Renovations Worth the Cost
Restaurant renovations are all the rage. But the price of being pretty sometimes defies the practicality.
“Getting a good return on investment is a significant part of the determination,” says Dennis Lombardi, executive vice president, foodservice strategy at design firm WD Partners in Columbus, Ohio. “When renovating, you need to look at each of the major areas and all of the components. Then ask, ‘What is the likely return on this?’ It creates discipline to do a cost-benefit analysis on the project,” he explains.
The equation could include finding a better use of space in the front and back of the house, or installing energy-efficient lighting, plumbing, kitchen equipment, and climate controls. While these costs may take longer to recoup, they can save money in the long run and generate other benefits.
“If I can tighten up the kitchen and use state-of-the-art equipment, I can operate with two or three people during slow periods, not five or six,” says Paul Mangiamele, president and chief executive at Bennigan’s Franchising Co., which has undertaken a chain-wide makeover that includes remodeling existing units and creating a new prototype for future ones.
Most of the Dallas-based chain’s 80 units are owned by franchisees, who must shell out a hefty investment, roughly $200,000, to fund their renovations. But operators are encouraged by the success of the first remodel, in Chicago, which is recording double-digit sales gains.
“I’d rather create an atmosphere where franchisees want to do this,” Mangiamele notes.
Want to vs. need to is another aspect that has to be addressed. And these days, it typically makes economic sense to remodel an existing space rather than build new. That’s what renowned chef-operator Richard Sandoval did when he opened Zengo New York in 2010.
“The (prior) owner spent $5–6 million building it out, and we went in and spent $2 million,” he says. “The budget is lowered incredibly [when working in an existing restaurant space] and you want to spend most of your dollars inside the restaurant, where it impacts the diner.”

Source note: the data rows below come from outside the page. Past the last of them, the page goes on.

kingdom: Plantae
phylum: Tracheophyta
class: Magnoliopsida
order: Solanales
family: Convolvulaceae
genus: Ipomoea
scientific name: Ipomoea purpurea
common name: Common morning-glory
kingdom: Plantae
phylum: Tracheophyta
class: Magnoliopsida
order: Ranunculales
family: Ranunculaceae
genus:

Sandoval’s organization, which operates 30 contemporary Latin-cuisine restaurants worldwide, looks to renovate its units every six or seven years to keep them fresh. “Food trends and diners’ tastes change, and operators must stay in step with that,” he says.
This year, he spruced up Maya, the Gotham restaurant that launched his career 15 years ago. Maya was closed 10 days for the redesign, which includes a new tequila bar next door.
“We look at the projected investment to see if it makes sense,” Sandoval notes. “You have to do the calculations to be confident in what your return will be.”
Atlanta’s cutting-edge Southern cuisine restaurant, Food 101, flagship of the seven-unit 101 Concepts Group, underwent a major renovation in November that required a 10-day hiatus. The project was largely driven by a need to upgrade the outdated kitchen, which now has 70 percent new equipment, but the company also remodeled the front of the house including a switch to butcher block tables from tablecloth.
“People eat differently now than they did 13 years ago when we opened,” says co-owner Chris Segal. “Dining has become more casual, and consumers are increasingly seeking healthier offerings that require different cooking techniques.”